--- START ---
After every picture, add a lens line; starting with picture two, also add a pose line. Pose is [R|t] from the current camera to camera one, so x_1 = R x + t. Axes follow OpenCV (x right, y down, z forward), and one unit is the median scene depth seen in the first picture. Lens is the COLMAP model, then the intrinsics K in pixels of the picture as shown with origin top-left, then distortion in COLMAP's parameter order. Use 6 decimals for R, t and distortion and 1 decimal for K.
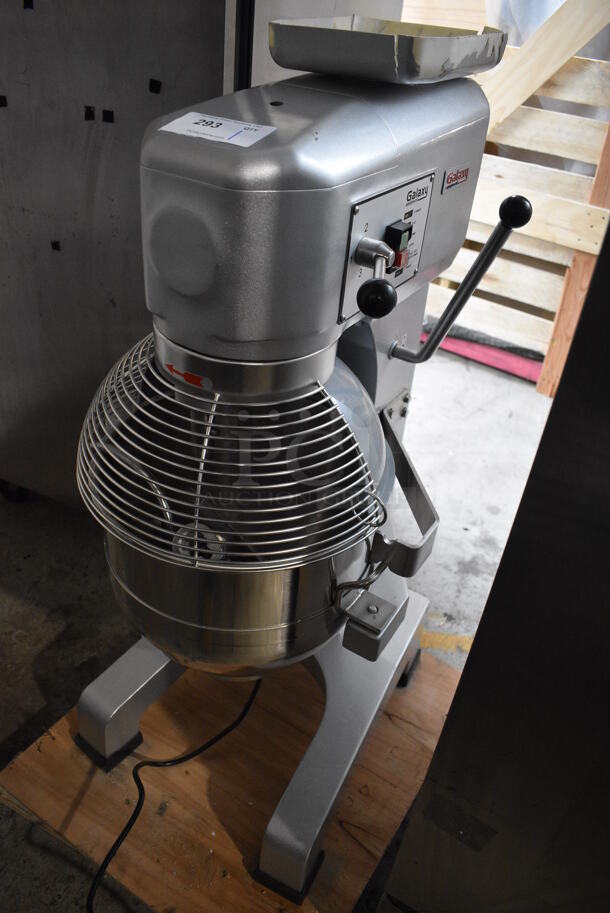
lens RADIAL K [[703.8, 0, 309.3], [0, 703.8, 458.3], [0, 0, 1]] dist [-0.101874, 0.018631]
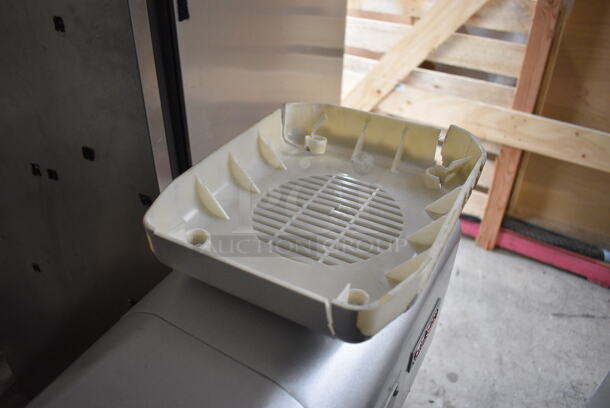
lens RADIAL K [[470.3, 0, 301.3], [0, 470.3, 202.3], [0, 0, 1]] dist [-0.101874, 0.018631]
pose [[0.997516, -0.067758, -0.019252, 0.034183], [0.066994, 0.997032, -0.037923, -0.198904], [0.021764, 0.036539, 0.999095, 0.170191]]
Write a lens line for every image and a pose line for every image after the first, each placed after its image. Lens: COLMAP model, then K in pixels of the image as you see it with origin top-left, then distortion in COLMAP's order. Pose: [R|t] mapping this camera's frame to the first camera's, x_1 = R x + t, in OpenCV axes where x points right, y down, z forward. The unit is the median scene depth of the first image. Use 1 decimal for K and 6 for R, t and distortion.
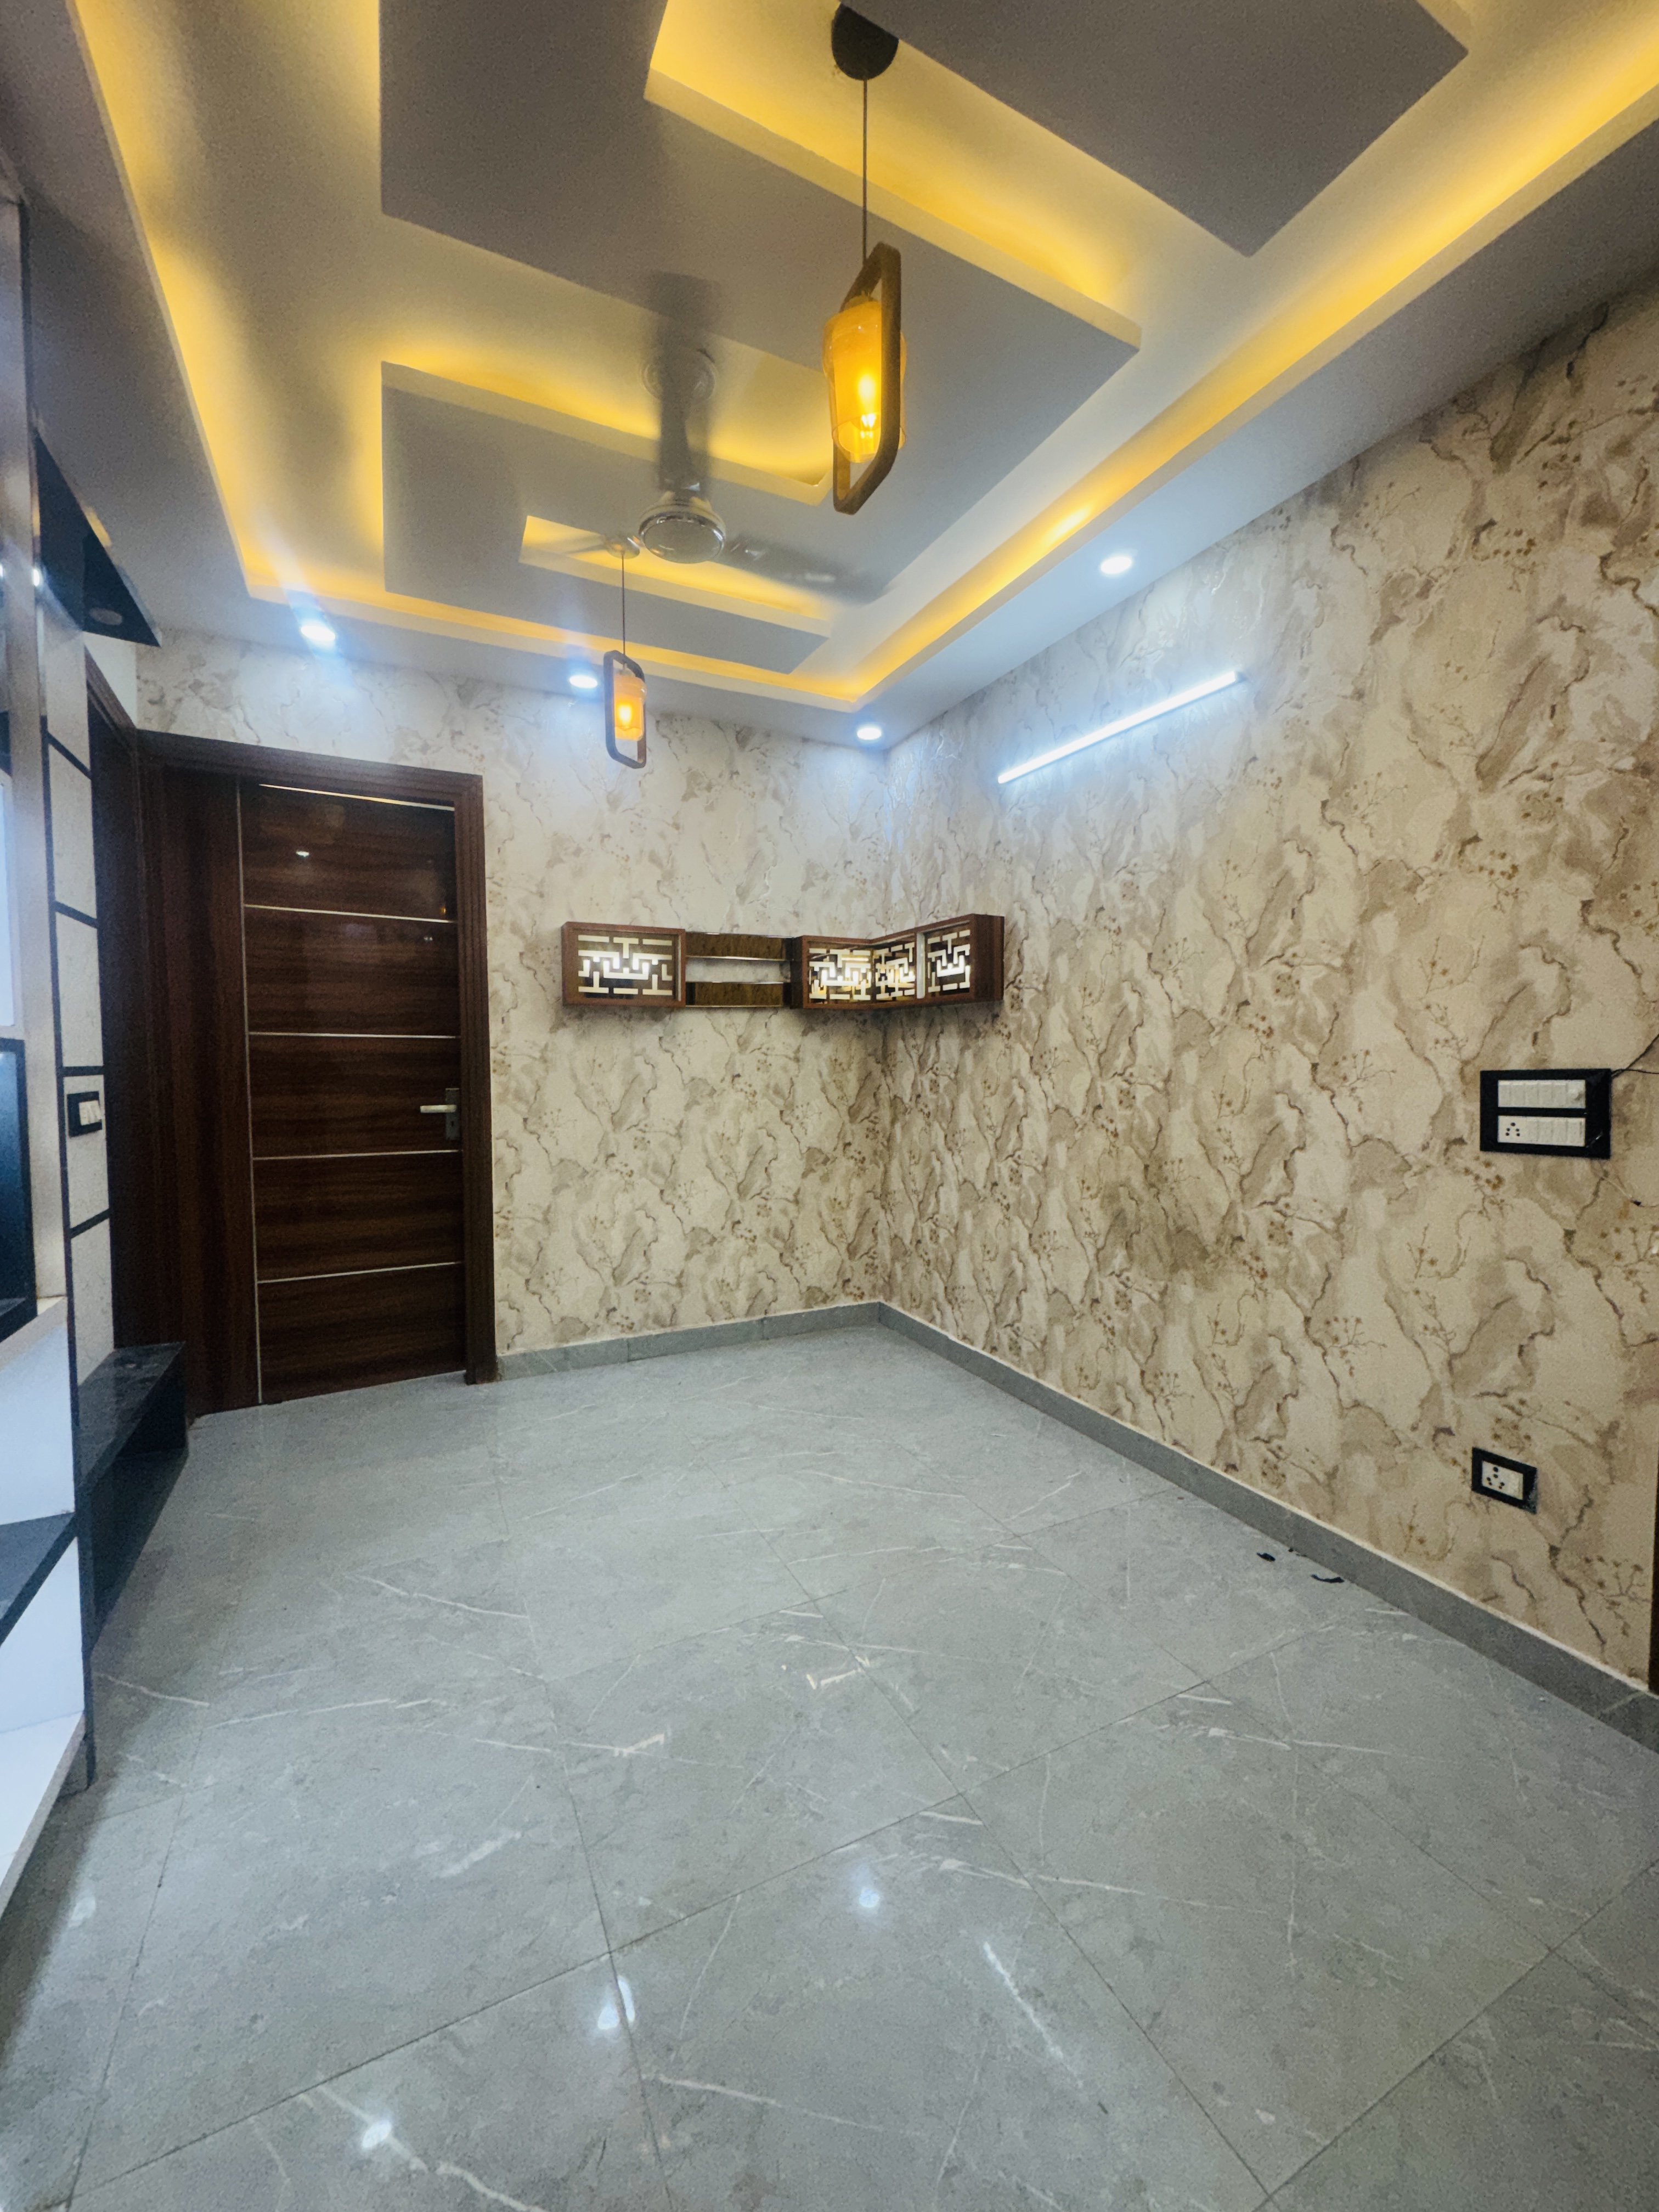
--- END ---
Rewrite all the lines above as a numbered list, leaving out blank lines and the pictures.

1. After every picture, add a lens line; starting with picture two, also add a pose line. Pose is [R|t] from the current camera to camera one, so x_1 = R x + t. Axes follow OpenCV (x right, y down, z forward), and one unit is the median scene depth seen in the first picture. Lens is the COLMAP model, then the intrinsics K in pixels of the picture as shown with origin top-left, then distortion in COLMAP's parameter order. Use 6 decimals for R, t and distortion and 1 decimal for K.
2. lens RADIAL K [[703.8, 0, 309.3], [0, 703.8, 458.3], [0, 0, 1]] dist [-0.101874, 0.018631]
3. lens RADIAL K [[470.3, 0, 301.3], [0, 470.3, 202.3], [0, 0, 1]] dist [-0.101874, 0.018631]
4. pose [[0.997516, -0.067758, -0.019252, 0.034183], [0.066994, 0.997032, -0.037923, -0.198904], [0.021764, 0.036539, 0.999095, 0.170191]]
5. Write a lens line for every image and a pose line for every image after the first, each placed after its image. Lens: COLMAP model, then K in pixels of the image as you see it with origin top-left, then distortion in COLMAP's order. Pose: [R|t] mapping this camera's frame to the first camera's, x_1 = R x + t, in OpenCV axes where x points right, y down, z forward. The unit is the median scene depth of the first image. Use 1 decimal for K and 6 for R, t and distortion.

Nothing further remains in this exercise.